Volume control via RMS level and K-scale in Wings Vioso RX provides a good initial basis for judging loudness. The final decision in evaluating loudness and dynamics of your sound track should, however, be best left to your ears.
The following recommendations for level control of various sound track elements should just give you an idea on where to start:
Speech ... -18 dB to -12 dB RMS
Soft music ... -20 dB to -12 dB RMS
Loud music ... -10 dB to +2 dB RMS
Loud sound effects ... 0 dB to +14 dB RMS
If you export your show as video or EXE presentation, indicate usage of the K-System in the name, e.g. Adventure Brazil K-14.wmv. When the show is presented at an event the presenter knows immediately what volume to set.

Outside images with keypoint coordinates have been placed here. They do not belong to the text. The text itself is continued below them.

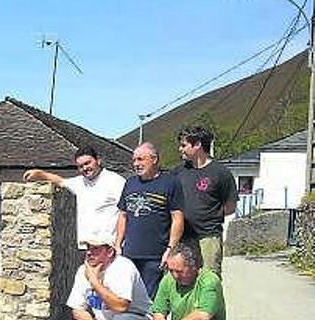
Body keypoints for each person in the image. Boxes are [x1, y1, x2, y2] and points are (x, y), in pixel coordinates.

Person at [114, 142, 184, 297]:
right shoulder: (130, 183)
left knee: (150, 302)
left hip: (155, 256)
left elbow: (177, 218)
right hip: (129, 253)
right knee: (127, 298)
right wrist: (118, 244)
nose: (136, 164)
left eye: (140, 159)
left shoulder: (170, 183)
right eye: (134, 160)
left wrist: (170, 249)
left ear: (154, 159)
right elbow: (123, 215)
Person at [23, 145, 126, 248]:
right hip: (85, 247)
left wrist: (119, 244)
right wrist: (40, 174)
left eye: (87, 163)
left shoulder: (115, 181)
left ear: (98, 161)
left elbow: (126, 214)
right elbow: (60, 181)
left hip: (107, 247)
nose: (85, 168)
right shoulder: (79, 183)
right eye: (81, 166)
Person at [173, 126, 238, 277]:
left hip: (208, 236)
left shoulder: (221, 173)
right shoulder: (177, 173)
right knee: (182, 277)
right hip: (183, 237)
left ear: (197, 145)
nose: (180, 149)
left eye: (184, 145)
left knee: (209, 279)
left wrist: (209, 216)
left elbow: (230, 206)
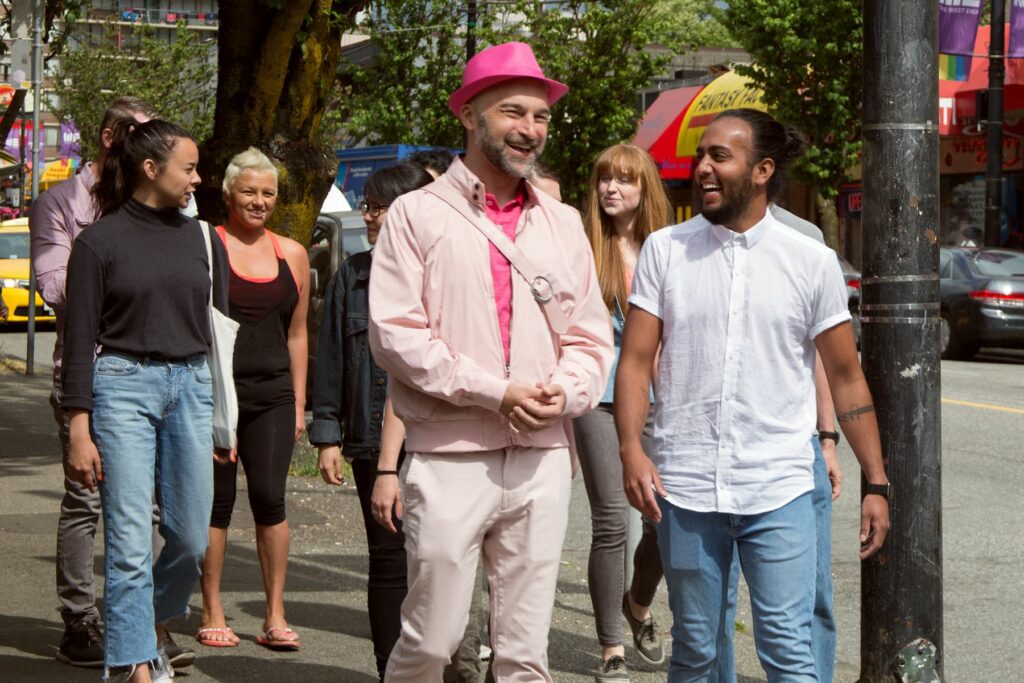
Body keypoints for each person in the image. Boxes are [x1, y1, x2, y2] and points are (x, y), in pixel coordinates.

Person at [367, 41, 614, 682]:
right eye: (512, 111)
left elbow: (590, 339)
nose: (529, 129)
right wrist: (495, 391)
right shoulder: (415, 215)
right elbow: (396, 336)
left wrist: (565, 391)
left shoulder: (563, 223)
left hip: (542, 456)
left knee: (527, 655)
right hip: (448, 457)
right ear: (468, 114)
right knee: (431, 641)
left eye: (540, 116)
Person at [615, 108, 890, 681]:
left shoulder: (811, 261)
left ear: (762, 169)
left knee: (789, 651)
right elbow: (636, 361)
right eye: (701, 156)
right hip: (687, 488)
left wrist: (876, 481)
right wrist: (631, 451)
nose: (704, 168)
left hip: (780, 487)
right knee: (697, 649)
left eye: (721, 156)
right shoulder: (666, 251)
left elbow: (845, 376)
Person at [61, 118, 228, 683]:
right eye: (189, 168)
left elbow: (219, 332)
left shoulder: (202, 237)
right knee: (130, 541)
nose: (198, 179)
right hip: (122, 388)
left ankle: (143, 624)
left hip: (192, 388)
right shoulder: (98, 242)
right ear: (150, 169)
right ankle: (134, 665)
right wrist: (78, 429)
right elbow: (79, 341)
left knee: (189, 536)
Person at [30, 96, 194, 671]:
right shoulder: (62, 203)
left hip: (164, 374)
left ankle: (143, 624)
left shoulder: (160, 210)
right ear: (110, 138)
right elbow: (54, 283)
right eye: (141, 137)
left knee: (159, 517)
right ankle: (82, 621)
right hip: (88, 368)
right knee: (86, 500)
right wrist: (113, 271)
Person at [309, 162, 436, 678]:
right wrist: (327, 435)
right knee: (387, 558)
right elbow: (332, 357)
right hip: (368, 437)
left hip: (436, 440)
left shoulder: (443, 273)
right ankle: (391, 669)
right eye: (367, 205)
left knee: (435, 558)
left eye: (377, 206)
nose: (368, 215)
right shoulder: (354, 275)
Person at [714, 202, 843, 683]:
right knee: (716, 598)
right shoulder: (692, 240)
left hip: (795, 446)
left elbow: (822, 356)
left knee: (812, 591)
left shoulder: (803, 236)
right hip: (715, 450)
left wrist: (826, 438)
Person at [197, 147, 310, 651]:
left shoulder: (294, 254)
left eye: (268, 193)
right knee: (215, 503)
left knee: (270, 498)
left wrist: (300, 403)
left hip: (272, 396)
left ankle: (274, 614)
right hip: (214, 396)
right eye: (250, 192)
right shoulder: (206, 245)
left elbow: (299, 334)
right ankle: (213, 608)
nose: (260, 201)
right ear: (228, 195)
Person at [577, 143, 669, 681]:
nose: (612, 189)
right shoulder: (584, 248)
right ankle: (611, 647)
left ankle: (637, 604)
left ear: (644, 189)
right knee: (612, 520)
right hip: (597, 397)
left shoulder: (668, 249)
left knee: (664, 518)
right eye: (605, 180)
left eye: (625, 181)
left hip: (660, 399)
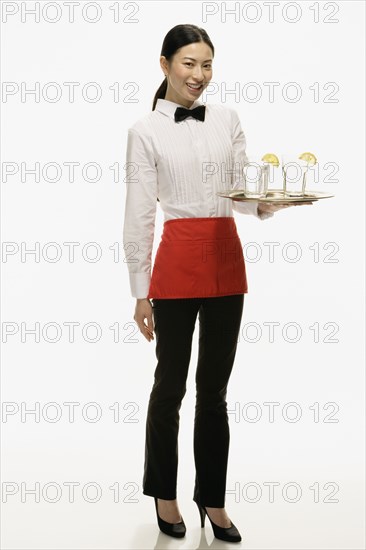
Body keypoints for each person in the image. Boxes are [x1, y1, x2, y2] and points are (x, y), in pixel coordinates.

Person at [123, 24, 312, 543]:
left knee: (216, 392)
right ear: (164, 65)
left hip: (227, 258)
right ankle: (165, 493)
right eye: (188, 64)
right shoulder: (144, 130)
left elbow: (239, 188)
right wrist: (140, 289)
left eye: (206, 65)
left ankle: (214, 500)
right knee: (170, 388)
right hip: (178, 262)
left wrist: (264, 205)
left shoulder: (227, 118)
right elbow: (138, 214)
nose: (198, 75)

For stereo and in dependence on the signal correlation, the defined reference loudness of 83 dB SPL results in about 86 dB SPL or more. According to the legal regulations such a listening location is regarded as a noisy working place. At this volume you should only mix for about two to three hours and then take a longer break.

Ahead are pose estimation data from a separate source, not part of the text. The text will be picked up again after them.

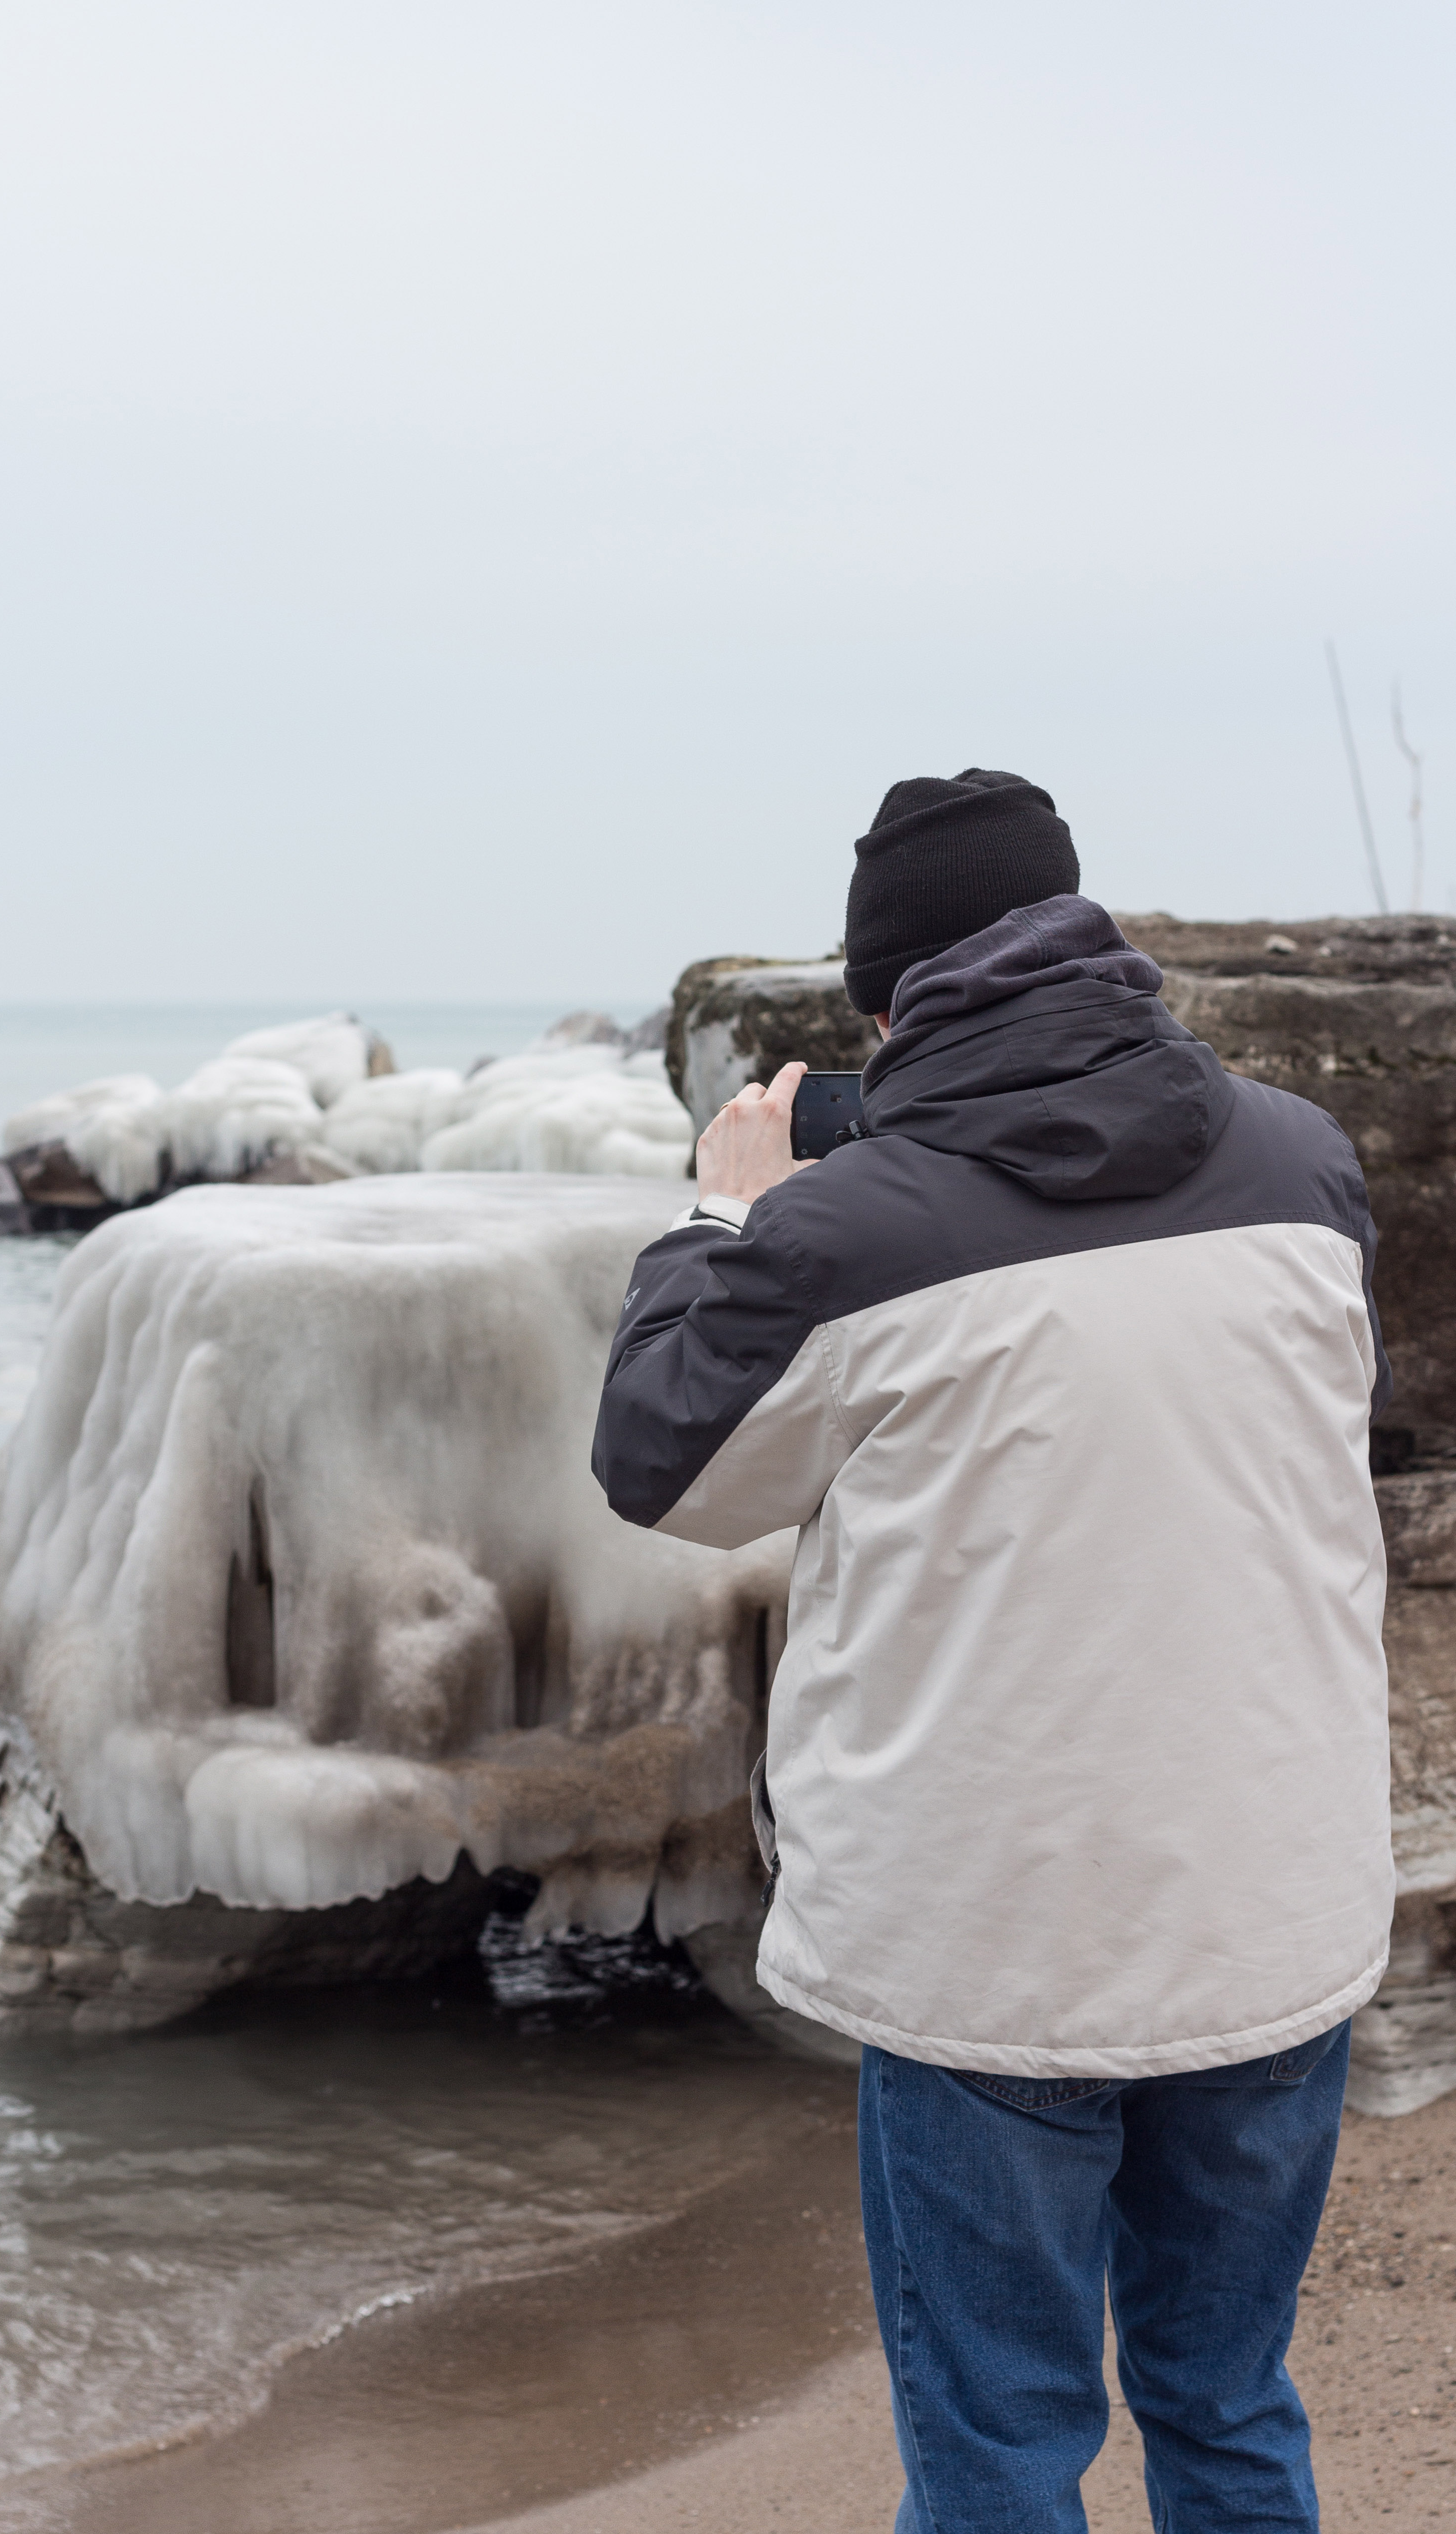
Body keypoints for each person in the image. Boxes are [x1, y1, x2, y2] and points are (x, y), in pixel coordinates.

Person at [591, 768, 1392, 2532]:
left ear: (887, 999)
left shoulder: (837, 1240)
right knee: (1227, 2396)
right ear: (1083, 942)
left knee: (1001, 2451)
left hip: (996, 1941)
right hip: (1275, 1898)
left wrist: (722, 1211)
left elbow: (662, 1463)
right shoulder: (1306, 1168)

If the listening room is too small or 83 dB SPL are too loud for you in the long run, you should choose a lower listening volume. Mark the resulting volume setting at amplifier or mixer. Use a sound level meter to measure the value your personal reference loudness deviates from 83 dB SPL so that you will be able to reproducibly set and check this volume in the future. In such cases you should check the final sound track in a larger, certified listening room and correct it if necessary. For permanent installations we recommend optimizing the sound track at the corresponding location.
Using a K-20 meter scale may result in peak levels of up to 103 dB SPL (83 dB + 20 dB headroom). Your loudspeaker system should be able to play sound at these levels without any distortions. Since the sound level of loudspeakers is measured at a distance of 1 m the specified peak values for playback in large rooms must be clearly above 103 dB SPL.

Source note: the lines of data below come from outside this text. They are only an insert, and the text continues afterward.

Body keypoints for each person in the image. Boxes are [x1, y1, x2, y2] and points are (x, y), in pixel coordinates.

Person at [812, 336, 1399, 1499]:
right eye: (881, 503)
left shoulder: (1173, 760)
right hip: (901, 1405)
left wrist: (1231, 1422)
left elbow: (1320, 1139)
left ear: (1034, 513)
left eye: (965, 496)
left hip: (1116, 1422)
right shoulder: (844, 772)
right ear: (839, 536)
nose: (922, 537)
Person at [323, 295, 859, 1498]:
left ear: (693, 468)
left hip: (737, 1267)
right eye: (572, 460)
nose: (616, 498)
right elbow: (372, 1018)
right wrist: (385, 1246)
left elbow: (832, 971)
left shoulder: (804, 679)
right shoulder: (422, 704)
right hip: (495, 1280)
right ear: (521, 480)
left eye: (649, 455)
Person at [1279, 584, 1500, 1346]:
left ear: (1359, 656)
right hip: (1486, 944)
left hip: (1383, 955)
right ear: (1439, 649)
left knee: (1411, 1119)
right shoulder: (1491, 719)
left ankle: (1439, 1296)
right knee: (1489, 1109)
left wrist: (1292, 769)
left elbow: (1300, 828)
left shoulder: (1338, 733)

Using K-20 and a listening volume of 83 dB SPL, for example, will clearly make the noise of low-quality or faulty systems audible.
Since high headroom does not allow you to make perfect use of the quantization grid, you should possibly choose 24 bits for the output if your sound card supports this setting. In theory you win 48 dB with 24-bit output as opposed to 16-bit output, as 0 dB FS at 16 bits correspond to minus 48 dB FS at 24-bit quantization. However, only very good 24-bit DA-converters achieve a signal-to-noise ratio of about 115 to 120 dB A, which corresponds to a gain of 20 to 25 dB compared to good 16-bit DA-converters.